The Osage (Ni Okašką or Wazhazhe) moved west from the Ohio River valley after pressure from eastern nations pushed out by European colonizers. They settled near the confluence of the Missouri and Mississippi Rivers and rapidly became one of the dominant forces in the region. This was no protection against disease and colonial aggression, however, and the nomadic, bison-hunting Osage were forced westward into Kansas and then removed to Oklahoma by the mid-1800s. For a short time in the early twentieth century, members of the Osage attained immense wealth by leasing the oil and mineral rights for their allotted land. A series of murders, frauds, and manipulations by unscrupulous businessmen brought an end to the riches. Today, there are nearly 50,000 enrolled members of the Osage nation.

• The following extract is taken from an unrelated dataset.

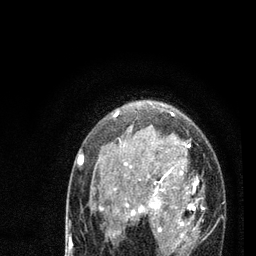
Breast MRI (dynamic contrast-enhanced), one axial slice. Slice 53 of 80 in the series (ordered by position). Cropped to one breast. Dynamic contrast-enhanced series, time point 2 of 7 at this slice position (early post-contrast). 3 T. TE 2.2 ms, TR 5.4 ms. 2 mm slice thickness. 256 × 256 image matrix, field of view 150 × 150 mm. Female patient.
Structures marked on this image (semi-automatically segmented with operator editing):
- enhancing-tissue mask used for the functional tumour volume (all voxels passing the contrast-enhancement thresholds inside the analysis volume; usually the tumour): box from (x=78, y=111) to (x=202, y=254) px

The Onödowáʼga arrived in the lower Ohio River valley around the time of the United States' Revolutionary War, driven out of what would become western New York by aggression from European colonizers . The migration brought about 100 years of relative stability before the Onödowáʼga were forcibly removed to Oklahoma in the 1830s and assigned land already promised to and occupied by the Cherokee. Today, there are over 5,000 enrolled members of the Seneca-Cayuga Nation, the descendants of the Onödowáʼga removed from the Ohio River region. The Onödowáʼga language is considered critically endangered, but revitalization efforts are underway.

Očhéthi Šakówiŋ

Commonly called the Sioux, the Očhéthi Šakówiŋ controlled large portions of what is now Wisconsin, Minnesota, the Dakotas, Iowa, and Nebraska as European colonists pushed into their territory. The Očhéthi Šakówiŋ also expanded westward, using their adoption of horse culture to transition from a farming and gathering culture to one centered on the bison hunt. Even so, the Očhéthi Šakówiŋ were forced onto reservations and their people killed by European disease and aggression. Notably, the Očhéthi Šakówiŋ have fought long legal battles with the government of the United States over ownership of the tribe's traditional lands. In 1980, the U.S. Supreme Court ruled in favor of the Očhéthi Šakówiŋ over the Black Hills in South Dakota and Wyoming, saying the U.S. owed the tribe $100 million for the land. The Očhéthi Šakówiŋ have refused to accept the monetary settlement, demanding instead the return of the land. There were over 170,000 enrolled members of the Očhéthi Šakówiŋ tribes as of the 2010 census.